Sonntag, März 16, 2008

Der Urknall

Im Flur, der zu meinem Büro führt, hängt an einer Tafel mit allem möglichen Seltsamkeiten auch eine Seite der BILD-Zeitung.

Datum: 13. August 1983. Die Zeile, weshalb diese Seite dort seit 25 Jahren hängt: „Paul Dahlke lernt seinem Hund schwimmen.“

Spätestens an diesem Tag fiel mir die Sprachschluderei auf, die in Zeitungen und Zeitschriften, im Fernsehen, in Politikerreden und Manageräußerungen immer neue Blüten treibt. Was den Unsinn angeht, handelt es sich um eine erfolgreiche Entwicklung.

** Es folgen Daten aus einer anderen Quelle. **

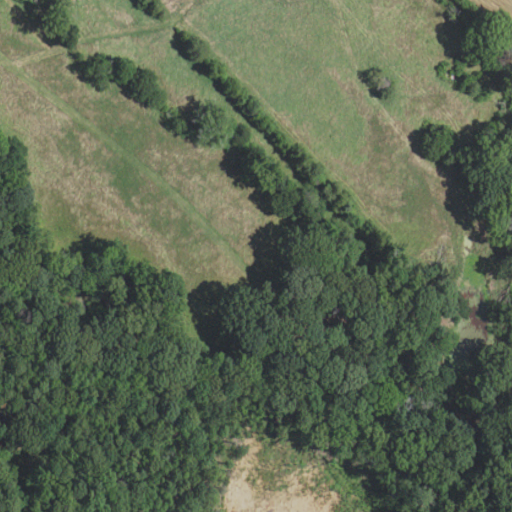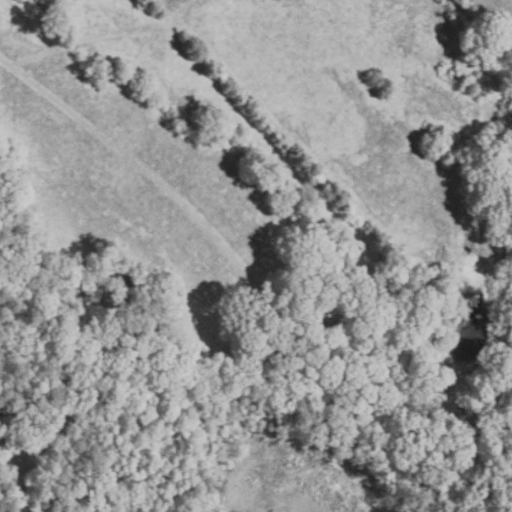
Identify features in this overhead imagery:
building: (11, 432)
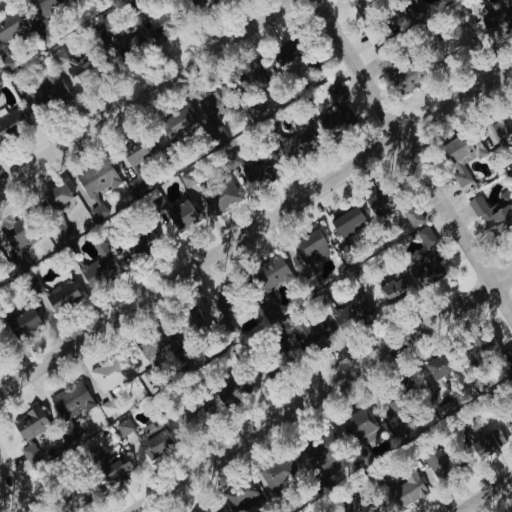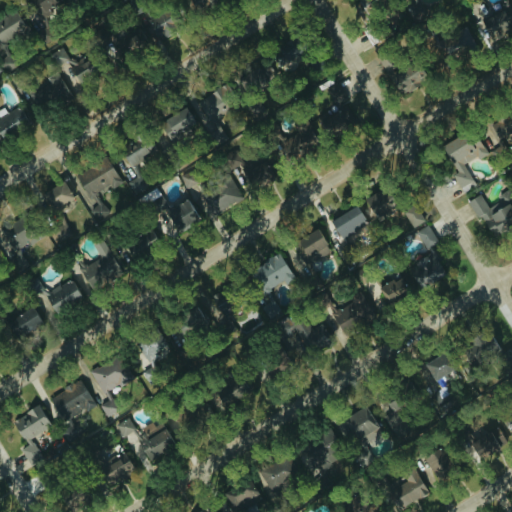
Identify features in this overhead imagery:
building: (44, 6)
building: (155, 22)
building: (497, 23)
building: (10, 27)
building: (380, 34)
building: (100, 35)
building: (455, 45)
building: (283, 54)
building: (69, 66)
building: (404, 76)
road: (145, 91)
building: (48, 95)
building: (209, 106)
building: (254, 109)
building: (11, 122)
building: (335, 122)
building: (175, 124)
building: (501, 125)
building: (296, 139)
building: (137, 152)
building: (461, 155)
road: (414, 156)
building: (254, 174)
building: (508, 177)
building: (135, 182)
building: (95, 185)
building: (218, 195)
building: (54, 196)
building: (375, 204)
building: (491, 213)
building: (411, 216)
building: (177, 219)
building: (346, 222)
road: (255, 227)
building: (60, 232)
building: (18, 234)
building: (424, 237)
building: (308, 247)
building: (98, 268)
building: (425, 270)
building: (267, 282)
building: (391, 290)
building: (54, 295)
building: (348, 313)
building: (23, 322)
building: (188, 323)
building: (310, 337)
building: (148, 347)
building: (478, 349)
building: (503, 365)
building: (276, 366)
building: (435, 368)
building: (108, 374)
building: (231, 388)
road: (322, 390)
building: (437, 396)
building: (70, 401)
building: (507, 415)
building: (189, 416)
building: (358, 424)
building: (393, 424)
building: (123, 427)
building: (28, 431)
building: (153, 440)
building: (485, 440)
building: (361, 457)
building: (435, 463)
building: (114, 472)
building: (276, 474)
road: (17, 484)
building: (405, 489)
road: (484, 494)
building: (239, 496)
building: (360, 509)
building: (203, 511)
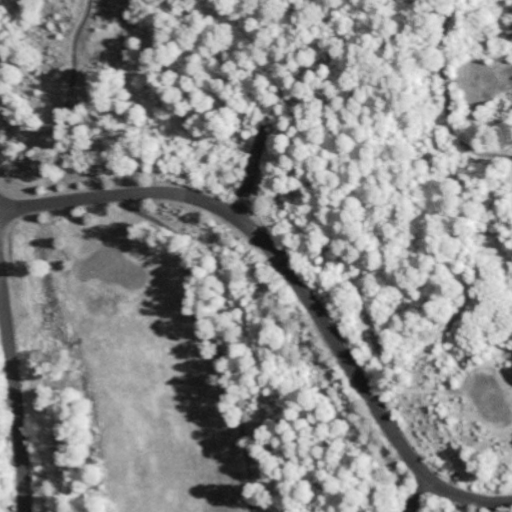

Fritz J. Raddatz notierte in der LITERARISCHEN WELT vom 24. Mai 2003 zwei, drei Hände voll Blödbeispiele unter dem Titel „Ick jewöhne mir an allem, ooch am Dativ“. Er beklagte, wie flüchtig, wie gedankenlos, wie fahrlässig Journalisten mit unserer Sprache umgehen. Seitdem scheint mir alles noch schlimmer geworden zu sein, aber Fritz J. Raddatz findet schon 2003, dass das PISA-Desaster ein Klacks gegenüber diesem Journalismus sei.

Einen der Gründe erwähnt Raddatz. „Schlussredaktionen und –korrektoren scheinen in Zeitungen so wegrationalisiert zu werden, wie seit längerem die Lektoren der Buchverlage.“ So weit ich weiß, haben Computerprogramme die Aufgabe übernommen. Das Ergebnis ist bekannt.

Das allein aber kann es nicht sein. Wir sind Journalisten, Redakteuren und Politikern ausgeliefert, die unsere Sprache nicht beherrschen, die des richtigen Wortes nicht mehr mächtig sind, die auch keinen Wert darauf zu legen scheinen.

Wie sehr diese Oberflächlichkeit, diese Gleichgültigkeit um sich gegriffen hat, zeigt auch der Missbrauch der englischen Sprache, die in unserem Denglisch zum Ausdruck kommt.

Auch hier ein Griff in die Vergangenheit: SPIEGEL 48/2006. „Leben auf prächtig“ heißt es da auf Seite 123. „Englische Reklamesprüche werden von nicht einmal der Hälfte der deutschen Konsumenten verstanden. Manchmal ist das vielleicht besser so.“ heißt es einleitend. So wurde der Sat.1-Spruch „Powered by emotion“ von manchen Befragten als „Kraft durch Freude“ verstanden.

Das Verblüffende: Selbst Sprüche, die sie nicht verstanden, fanden einige der Befragten gut. Der Hang zum Höheren scheint in jedem Menschen zu wohnen. Wenn es um Schein oder Sein geht, wird dem Schein offenbar gern der Vorzug gegeben.

Was das Verständnis des Englischen angeht, sollte ich nicht allzu kleinmütig sein. Schon Mark Twain notierte: „…weil der ganze Rest der deutschen Nation Englisch spricht.“ Das war vor ungefähr 150 Jahren. Warum also sollten wir das Denglische nicht verstehen? Und wenn nicht das, warum sollten wir es nicht lieben? Es ist zum Liebhaben blödsinnig.

Und nun noch einmal ganz platt Deutsch: Zeitfenster. Mal ist es größer, mal kleiner; geschlossen oder geöffnet ist es aber nicht.

Da schreibt die FAZ in ihrer Ausgabe vom 14. März 2008 auf Seite 15 im Beitrag „Endgültig verspielt“: dass das Zeitfenster für die Reform der Pflegeversicherung von Jahr zu Jahr kleiner wird. Ist ein solches Fenster, das immer kleiner wird, überhaupt eine Zulassung? Darf es so etwas geben? Zum Schluss ist das Fenster vielleicht sogar ganz weg oder nur noch ein kleines Guckloch? Schrecklicher Gedanke!

Ja, so geht es, wenn man bildhaft sprechen möchte, ohne es zu können. Unter Zeitraum können wir uns noch etwas vorstellen. Das Wort Zeitspanne verstehen wir. Am schnellsten und besten verstehen wir, wenn man uns in einfachen Worten sagt, worum es geht. Wir haben nur noch wenig Zeit, um dieses Problem zu lösen, beispielsweise. Wir müssen uns beeilen. Wir sollten nicht lange fackeln. Wir sollten jetzt an das Problem herangehen.

Weil es so zieht und ich mir noch einen Sprachschnupfen holen werde, mache ich das Zeitfenster jetzt zu.